In contrast to the formal education system, the traditional forms of knowledge of the inhabitants of this area were practical and intimately related to their everyday needs. Since the formal educational system seeks to cater to students across the country, it cannot take into account local needs. Since it is based on bookish learning, it cannot cater to local people’s practical concerns. Hence it is largely irrelevant, other than as simply a means to gain admission to college and as a necessary passport for a job outside the village. It provides rural students with few practical skills that they might find useful. No wonder, then, that schooling is seen by many as drab and boring, an imposition that children feel they are forced to suffer.

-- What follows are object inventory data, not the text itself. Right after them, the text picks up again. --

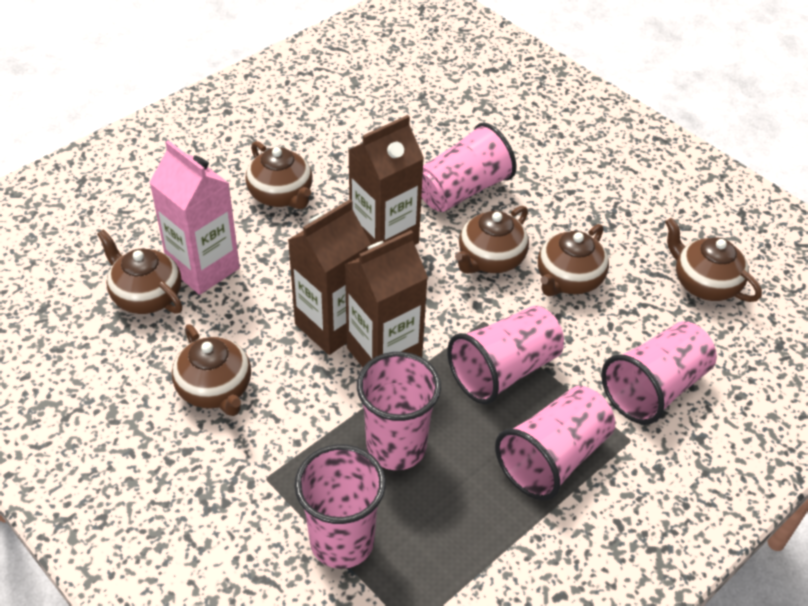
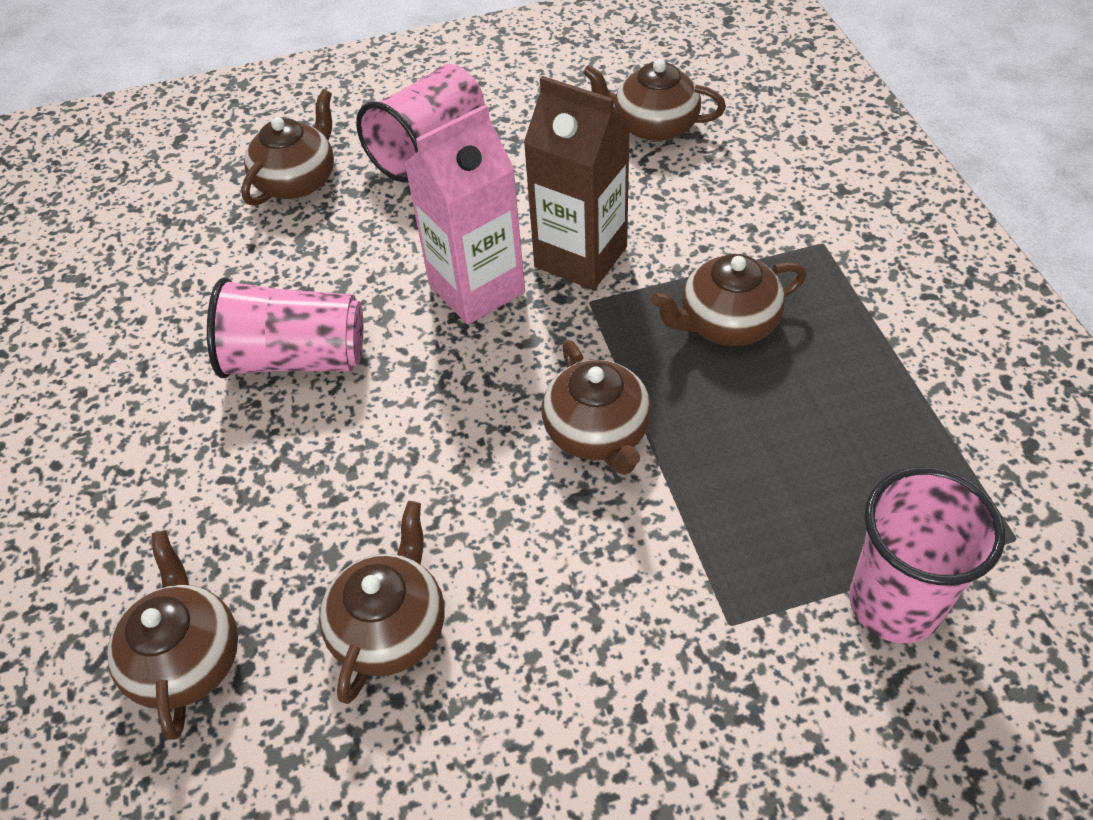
brown carton: 3 -> 1
pink cup: 6 -> 3

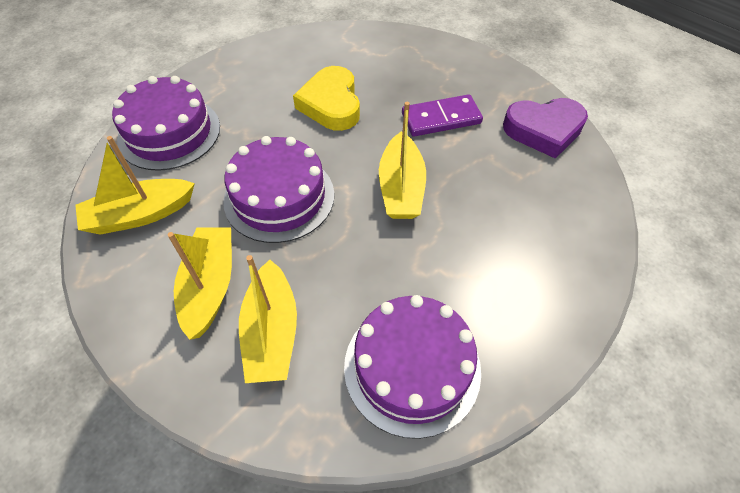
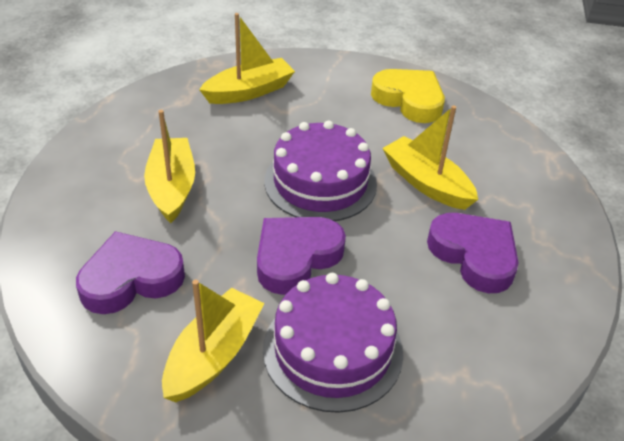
purple cake: 3 -> 2
purple domino: 1 -> 0
purple heart: 1 -> 3

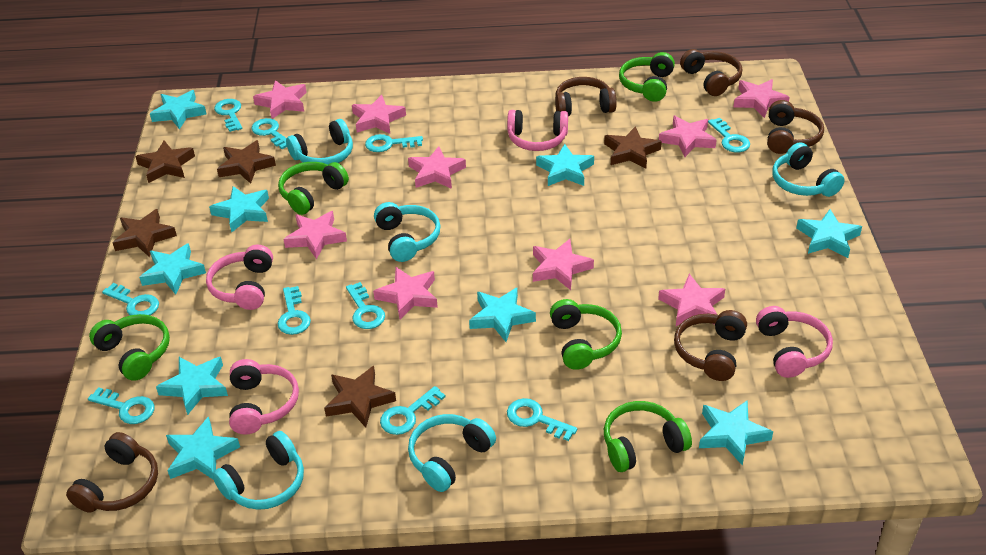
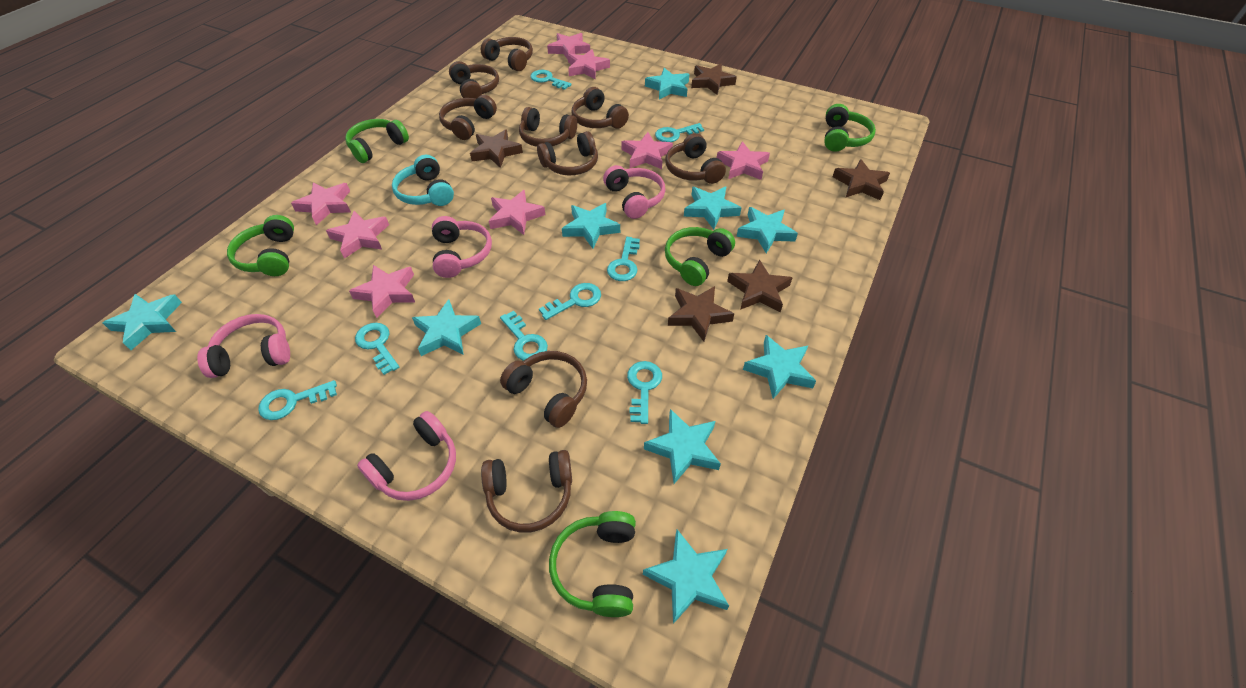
brown headphones: 5 -> 9
pink star: 9 -> 8
turquoise headphones: 5 -> 1
turquoise key: 10 -> 8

But things need not necessarily be this way. With just a little imagination and effort, they could be very different. If education were decentralized and adjusted to local needs in different parts of India, it may no longer be regarded by village children as a necessary torture to be suffered in order to get a job, but as practically useful to rural folk, too, helping them enhance the quality of their lives. Knowledge of local diseases and their cures, for instance, could be imparted to children, as could basic first aid. Children could be taught about more cost-effective methods of growing local crops, or ways to replenish their environment, which, in the part of Arunachal Pradesh where I now am, is now under serious threat due to rampant deforestation. They could learn about various government programmes meant for village development and about how to set up NGOs to improve village life. There could be skill enhancement courses in schools to promote local crafts, and students could learn about product designing and marketing techniques. Local music, art and dance forms as well as tribal languages and dialects could be rescued from extinction if they are taught in and encouraged by schools. And so on.
All of this would make education much more relevant to children and certainly more intimately related to their lives than the present system, which has reduced learning to a dull regime that children have to submit to if they dare to dream of a job outside the village. And then schooling would certainly also be fun and exciting, no longer a burdensome torture, as it indeed is for many of the children whom I teach.